**DOCUMENT EXTRACT**
===

BRIEF DESCRIPTION OF DRAWINGS

[0005] FIG. 1 A provides the MSH3 mRNA response in caudate of non-human primates after intrathecal (“IT”) administration of Antisense Oligo No. 289. FIG. IB provides the MSH3 mRNA response in putamen after IT administration of Antisense Oligo No. 289. FIG. 1C provides the MSH3 mRNA response in cortex after IT administration of Antisense Oligo No. 289. FIG. ID provides the MSH3 mRNA response in lumbar after IT administration of Antisense Oligo No. 289.

[0006] FIG. 2A provides the MSH3 mRNA response in caudate of non-human primates after intracerebroventricular (“ICV”) administration of Antisense Oligo No. 289. FIG. 2B provides the MSH3 mRNA response in putamen after ICV administration of Antisense Oligo No. 289. FIG. 2C provides the MSH3 mRNA response in cortex after IT administration of Antisense Oligo No. 289. FIG. 2D provides the MSH3 mRNA response in lumbar after IT administration of Antisense Oligo No. 289.

[0007] FIG. 3 provides the resulting relative expression of MSH3 following IT, ICM, and intravenous (“IV”) administration of the oligonucleotide of SEQ ID NO: 617 in non- human primates.

[0008] FIG. 4A provides the MSH3 mRNA response at t=0, t=15 days, and t= 29 days after ICV administration of Antisense Oligo No. 289 in the ipsilateral caudate, ipsilateral frontal and temporal cortex, and ipsilateral nucleus accumbens.

===

**PROVIDED RECORDS**
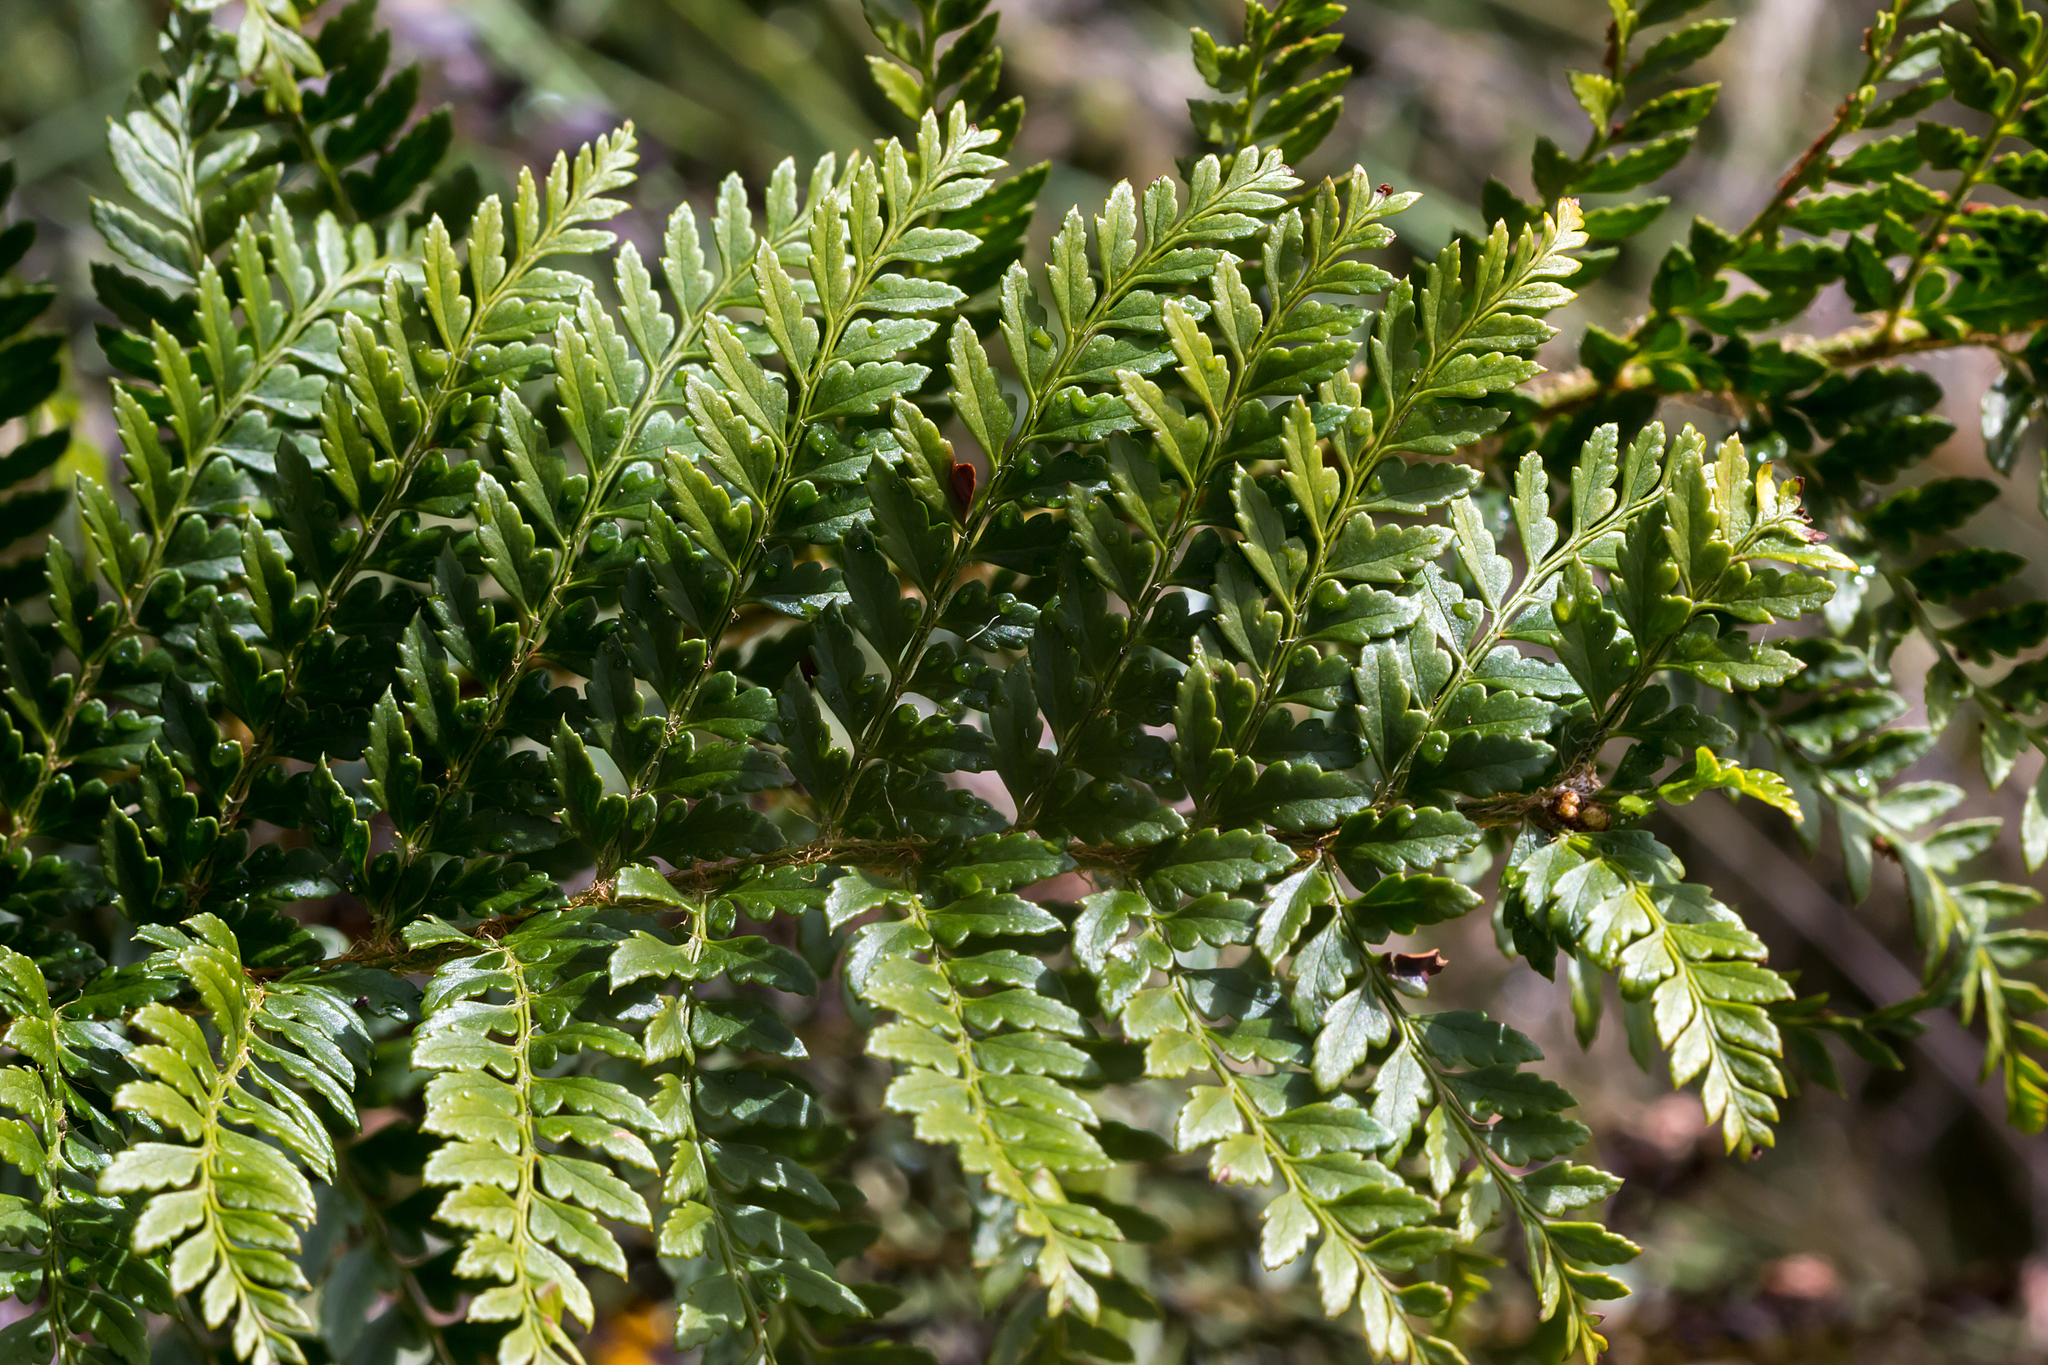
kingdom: Plantae
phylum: Tracheophyta
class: Polypodiopsida
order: Polypodiales
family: Dryopteridaceae
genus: Polystichum
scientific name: Polystichum proliferum
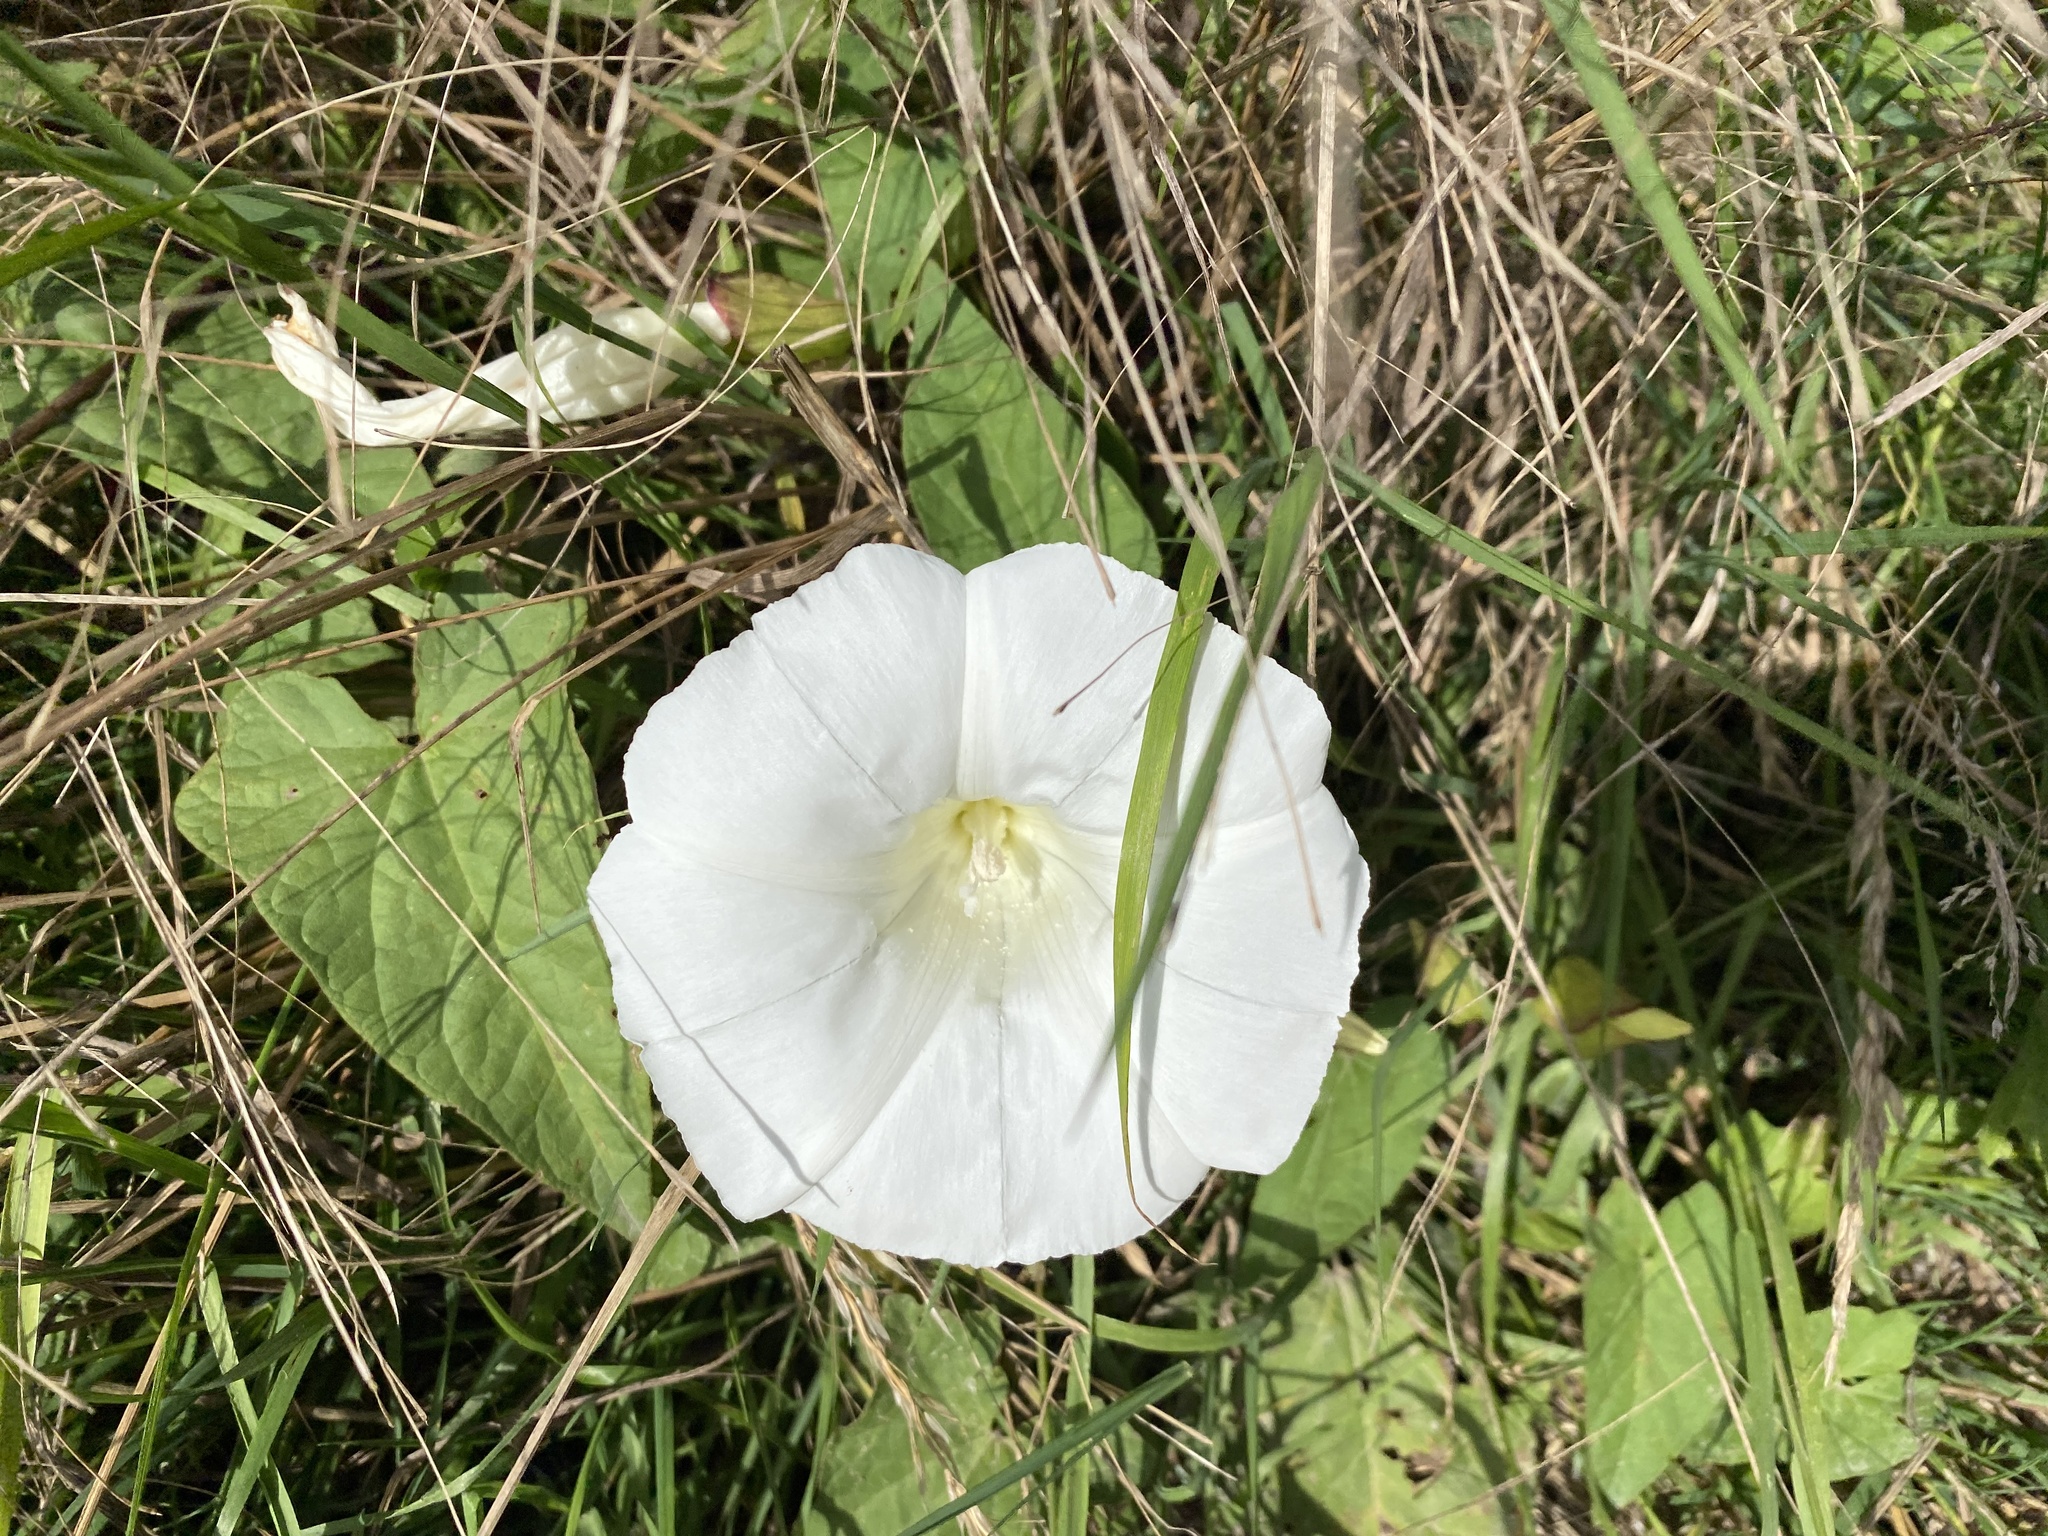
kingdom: Plantae
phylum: Tracheophyta
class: Magnoliopsida
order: Solanales
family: Convolvulaceae
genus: Calystegia
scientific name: Calystegia silvatica
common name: Large bindweed
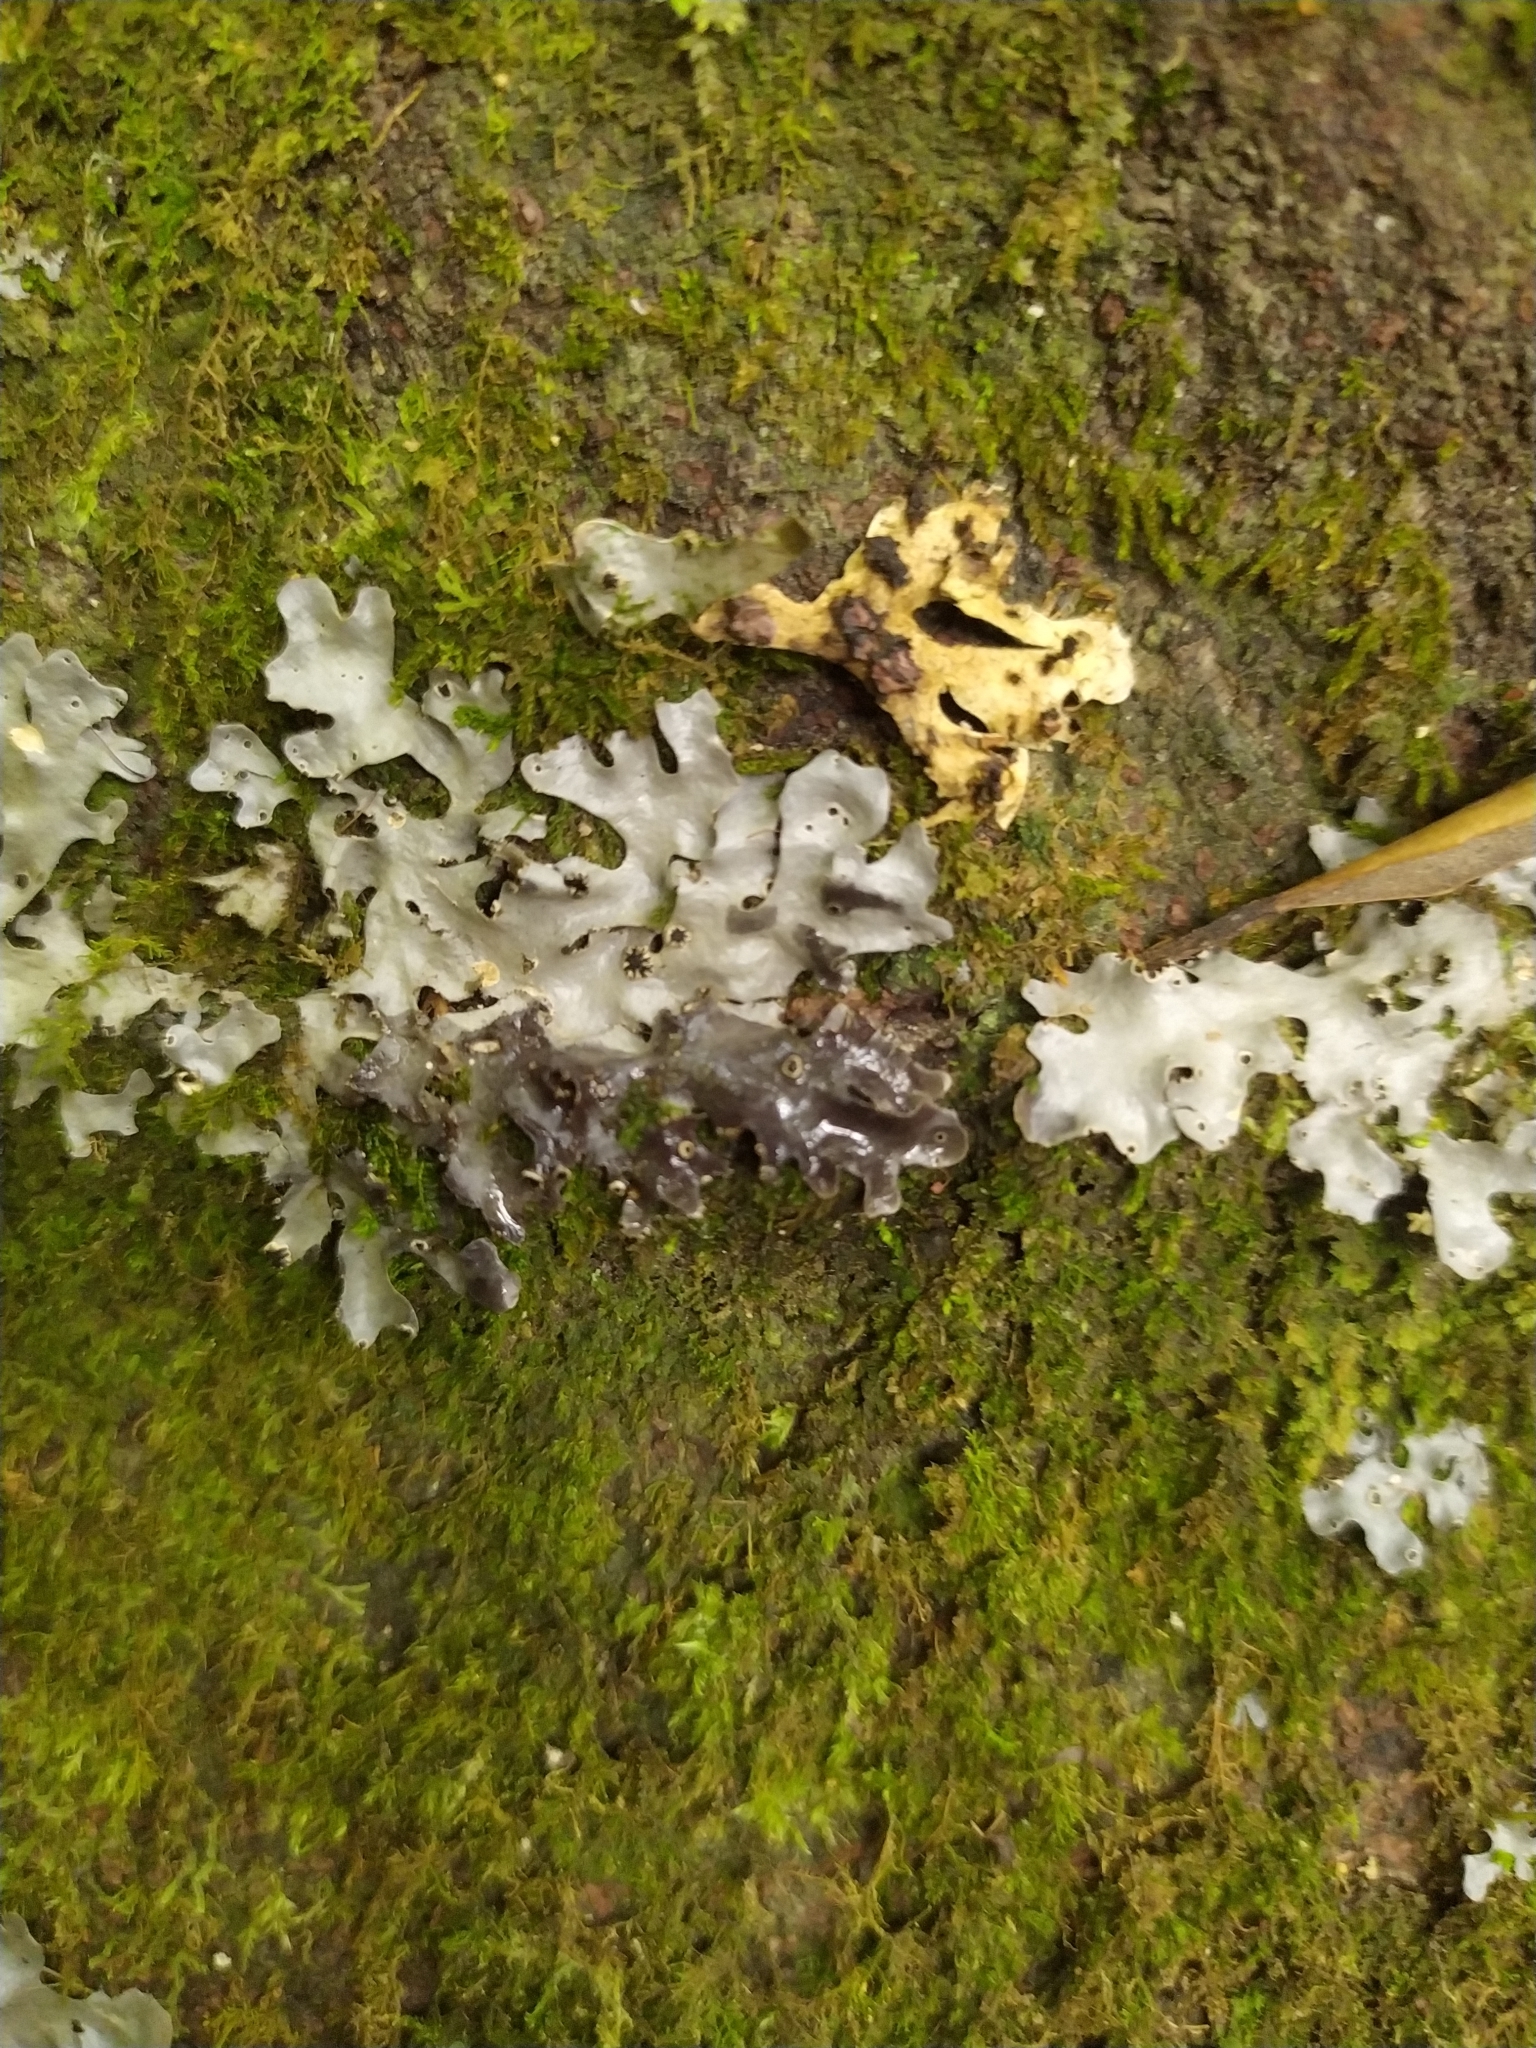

===

**THINGS TO DO**
A. Render this sentence from the MSH3 drawing descriptions in Spanish: "FIG. 1C provides the MSH3 mRNA response in cortex after IT administration of Antisense Oligo No. 289."
B. Carry on the MSH3 drawing descriptions from the point where they end.
The items have no connection to the MSH3 drawing descriptions.

**EXERCISE ANSWERS**
A. La FIG. 1C presenta la respuesta del ARNm de MSH3 en la corteza tras la administración IT del Oligo Antisentido n.º 289.

B.
[0009] FIG. 4B provides the MSH3 mRNA response at t=0, t=15 days, and t= 29 days after ICV administration of Antisense Oligo No. 289 in the contralateral caudate, contralateral frontal and temporal cortex, and contralateral nucleus accumbens.

[0010] FIG. 5 A provides the MSH3 mRNA response at t=0, t=24h, t=48h, t=8 days, t=15 days, and t=29 days after ICV administration of Antisense Oligo No. 289 in the ipsilateral and contralateral caudate. [0011] FIG. 5B provides the MSH3 mRNA response at t=0, t=24h, t=48h, t=8 days, t=15 days, and t=29 days after ICV administration of Antisense Oligo No. 289 in the ipsilateral and contralateral putamen.

[0012] FIG. 5C provides the MSH3 mRNA response at t=0, t=24h, t=48h, t=8 days, t=15 days, and t=29 days after ICV administration of Antisense Oligo No. 289 in the ipsilateral and contralateral accumbens.

[0013] FIG. 5D provides the MSH3 mRNA response at t=0, t=24h, t=48h, t=8 days, t=15 days, and t=29 days after ICV administration of Antisense Oligo No. 289 in the ipsilateral and contralateral frontal cortex.

[0014] FIG. 5E provides the MSH3 mRNA response at t=0, t=24h, t=48h, t=8 days, t=15 days, and t=29 days after ICV administration of Antisense Oligo No. 289 in the ipsilateral and contralateral temporal cortex.

[0015] FIG. 6 shows MSH3 mRNA knock down (“KD”) in the frontal cortex after repeat intrathecal (“IT”) dosing in non-human primates. The X-axis shows the antisense oligos tested. From left to right: artificial CSF control, Antisense OligoNO: 1, Antisense Oligo NO: 97, Antisense Oligo NO: 193, Antisense Oligo NO: 289, and Antisense Oligo NO: 617. The Y axis shows the remaining MSH3 mRNA normalized to five house-keeping genes and compared to the aCSF group.

[0016] FIG. 7 shows MSH3 protein knockdown in the frontal cortex after repeat IT dosing in non-human primates. The X axis shows the MSH3 protein amount (normalized to beta-tubulin) using a proprietary antibody and a western blot in the cortex in the aCSF treated group vs. the ASO treated groups (treated with Antisense Oligo NO. 289), 15 days after repeat IT dosing.

[0017] FIG. 8 shows QRT-PCR results of mRNA of the mouse MSH3 gene in the retina from 3 experimental groups at the 50 μg and 100 μg dosages as compared to phosphate buffered saline (PBS).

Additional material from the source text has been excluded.